L’inscription est ouverte à toutes et tous : chercheurs, chercheuses, étudiant·e·s, professionnel·le·s des ICC, réalisateur·ice·s, technicien·ne·s, productrices et producteurs, curieux et curieuses.

Présentation
Comment lier écriture filmique et écriture scientifique ? À elle seule cette question permet d’aborder différents enjeux méthodologiques en interrogeant deux notions centrales dans nos métiers de cinéastes-chercheur.se.s :
- L’intention, entendue comme la ligne directrice qui oriente toutes les étapes de fabrication d’un film – de la conception à la prise de vue, du montage à la diffusion. L’intention préside au choix d’un point de vue, d’un geste filmique, d’une manière d’entrer en contact avec ce (ou ceux) que l’on filme, d’une écriture filmique/audiovisuelle. Elle se traduit aussi dans la relation qu’elle entretient avec l’hypothèse de recherche qui accompagne la réalisation du film.
- Le dispositif filmique, mot valise qui peut traduire l’ensemble des choix concrets pour réaliser et diffuser un film donnant forme à cette intention et conditionnant ce que les images et les sons peuvent nous dire.
Ces deux journées ont pour objectif de questionner ce que les images et les sons produisent comme savoirs, et les raisons pour lesquelles nous mobilisons l’écriture audiovisuelle dans un contexte de recherche :
* Que permet et ne permet pas une écriture audiovisuelle, et qu’implique-t-elle lorsqu’elle s’inscrit dans un contexte de recherche ?
* Quels sont les objectifs d’un film en recherche : transmettre, décrire, éprouver, débattre, documenter, expérimenter, tout cela à la fois ?
* Comment ces objectifs influencent-ils nos manières de filmer et de réaliser la recherche ?
De la photo-élicitation au cinéma direct, de l’image ethnographique au cinéma expérimental, nous réfléchirons à la manière de faire exister et de légitimer ces typologies d’écritures dans l’arène académique comme dans l’espace public.
Le programme associera projections-débats, ateliers d’analyse filmique, retours d’expérience, ainsi qu’une table-ronde sur les enjeux de réalisation, de production et de diffusion.

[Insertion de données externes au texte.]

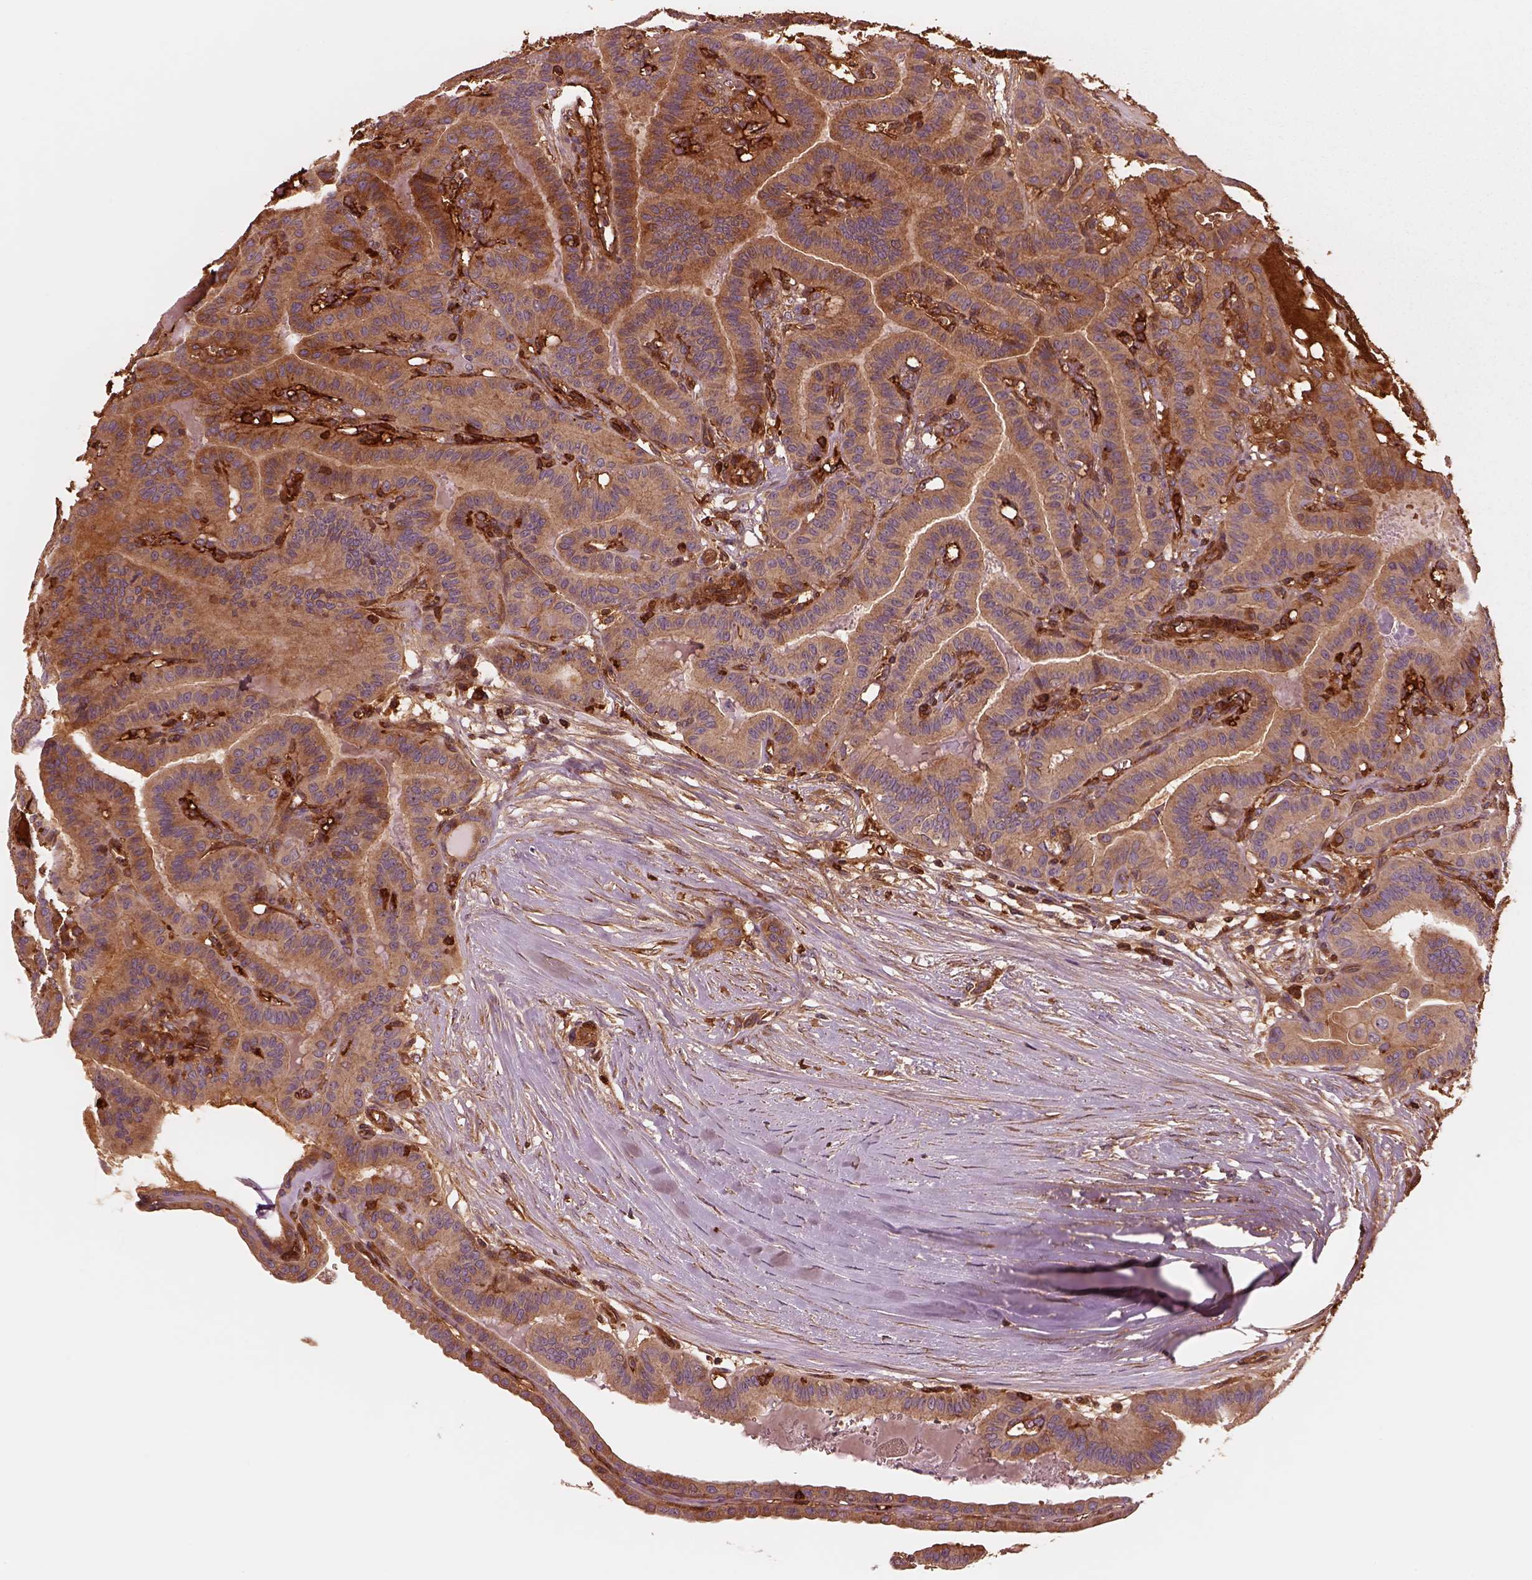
{"staining": {"intensity": "moderate", "quantity": "25%-75%", "location": "cytoplasmic/membranous"}, "tissue": "thyroid cancer", "cell_type": "Tumor cells", "image_type": "cancer", "snomed": [{"axis": "morphology", "description": "Papillary adenocarcinoma, NOS"}, {"axis": "topography", "description": "Thyroid gland"}], "caption": "Protein analysis of papillary adenocarcinoma (thyroid) tissue exhibits moderate cytoplasmic/membranous staining in about 25%-75% of tumor cells.", "gene": "ASCC2", "patient": {"sex": "male", "age": 87}}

Co-portées par un collectif de réalisatrices, réalisateurs, chercheuses et chercheurs en SHS aux ancrages disciplinaires multiples, ces journées ambitionnent de faire communauté autour de la recherche-création et des écritures audiovisuelles dites “alternatives”. Il ne s’agit pas de proposer un modèle exemplaire, mais d’ouvrir des brèches et un espace d’échanges pour partager des expériences, des outils et des langages en interrogeant nos manières de faire et de penser l’acte d’image dans un contexte de recherche et de création.
L’enjeu est de créer un espace commun, où la diversité des pratiques puisse devenir une ressource pour penser ensemble nos façons d’observer, de raconter, d’inventer la rencontre entre la pratique audiovisuelle et la recherche.